Places that no longer exist but are full of feeling,
like phantom limbs.
Even the city carries ruins in its heart.
Longs to be touched in places
only it remembers.
Through the yellow hooves
of the ginkgo, parchment light;
in that apartment where I first
touched your shoulders under your sweater,
that October afternoon you left keys
in the fridge, milk on the table.
The yard — our moonlight motel —
where we slept summer’s hottest nights,
on grass so cold it felt wet.
Behind us, freight trains crossed the city,
a steel banner, a noisy wall.
Now the hollow diad
floats behind glass
in office towers also haunted
by our voices.
Few buildings, few lives
are built so well
even their ruins are beautiful.
But we loved the abandoned distillery:
stone floors cracking under empty vats,
wooden floors half rotted into dirt;
stairs leading nowhere; high rooms
run through with swords of dusty light.
A place the rain still loved, its silver paint
on rusted things that had stopped moving it seemed, for us.

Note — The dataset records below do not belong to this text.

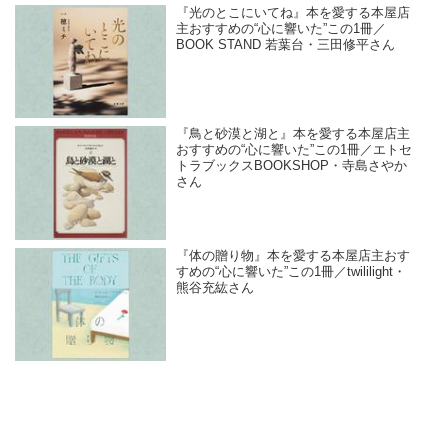
『光のとこにいてね』本を愛する本屋店
主おすすめの“心に響いた”この1冊／
BOOK STAND 若葉台・三田修平さん
『鳥と砂漠と湖と』本を愛する本屋店主
おすすめの“心に響いた”この1冊／エトセ
トラブックスBOOKSHOP・寺島さやか
さん
『体の贈り物』本を愛する本屋店主おす
すめの“心に響いた”この1冊／twililight・
熊谷充紘さん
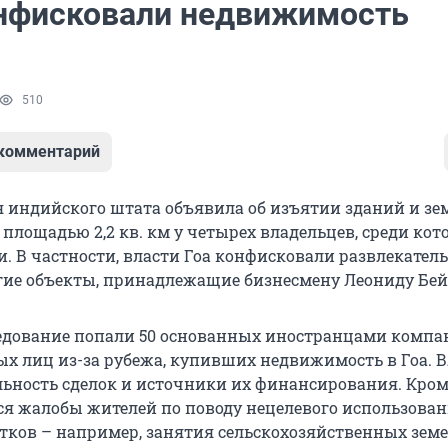
онфисковали недвижимость
510
 комментарий
индийского штата объявила об изъятии зданий и з
площадью 2,2 кв. км у четырех владельцев, среди кот
и. В частности, власти Гоа конфисковали развлекате
гие объекты, принадлежащие бизнесмену Леониду Бей
ледование попали 50 основанных иностранцами компа
ных лиц из-за рубежа, купивших недвижимость в Гоа. 
ьность сделок и источники их финансирования. Кроме
я жалобы жителей по поводу нецелевого использова
тков – например, занятия сельскохозяйственных земе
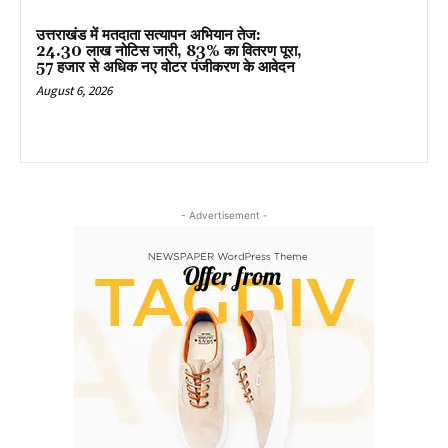
उत्तराखंड में मतदाता सत्यापन अभियान तेज:
24.30 लाख नोटिस जारी, 83% का वितरण पूरा,
57 हजार से अधिक नए वोटर पंजीकरण के आवेदन
August 6, 2026
- Advertisement -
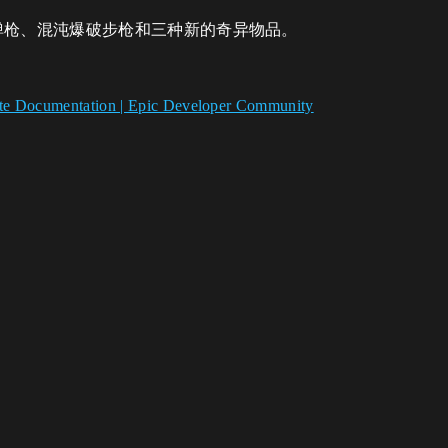
弹枪、混沌爆破步枪和三种新的奇异物品。
nite Documentation | Epic Developer Community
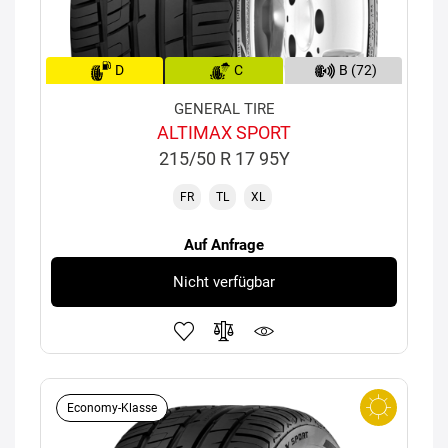
D
C
B (72)
GENERAL TIRE
ALTIMAX SPORT
215/50 R 17 95Y
FR
TL
XL
Auf Anfrage
Nicht verfügbar
Economy-Klasse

Closed rooms open only to weather,
pungent with soot and molasses,
scent-stung. A place
where everything too big to take apart
had been left behind.
11. What the Light Teaches
Language is the house with lamplight in its windows,
visible across fields. Approaching, you can hear
music; closer, smell
soup, bay leaves, bread — a meal for anyone
who has only his tongue left.
It’s a country; home, family; abandoned, burned down; whole lines dead, unmarried.

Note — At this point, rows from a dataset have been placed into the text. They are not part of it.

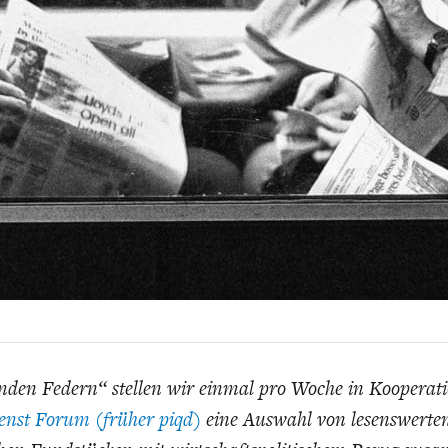
EUTSCHLAND UND DIE
MAKROTHEK
DAS POST-CORO
ÖKONOMENSZE
DIGITALISIERUNG
ZEITALTER
mden Federn“ stellen wir einmal pro Woche in Kooperat
enst Forum (früher piqd)
eine Auswahl von lesenswerte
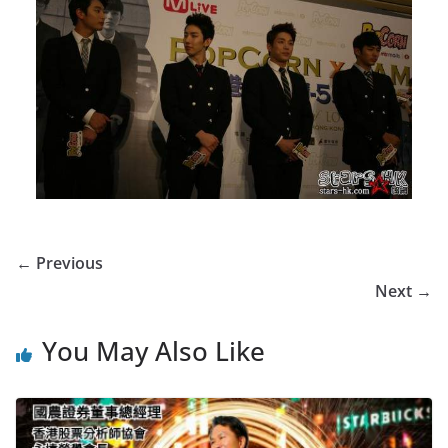
← Previous
Next →
You May Also Like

For those who can’t read their way in the streets,
or in the gestures and faces of strangers,
language is the house to run to;
in wild nights, chased by dogs and other sounds,
when you’ve been lost a long time,
when you have no other place.
There are nights in the forest of words
when I panic, every step into thicker darkness,
the only way out to write myself into a clearing,
which is silence.
Nights in the forest of words
when I’m afraid we won’t hear each other
over clattering branches, over
both our voices calling.
In winter, in the hour
when the sun runs liquid then freezes,
caught in the mantilla of empty trees;
when my heart listens
through the cold stethoscope of fear,
your voice in my head reminds me
what the light teaches.
Slowly you translate fear into love, the way the moon’s blood is the sea.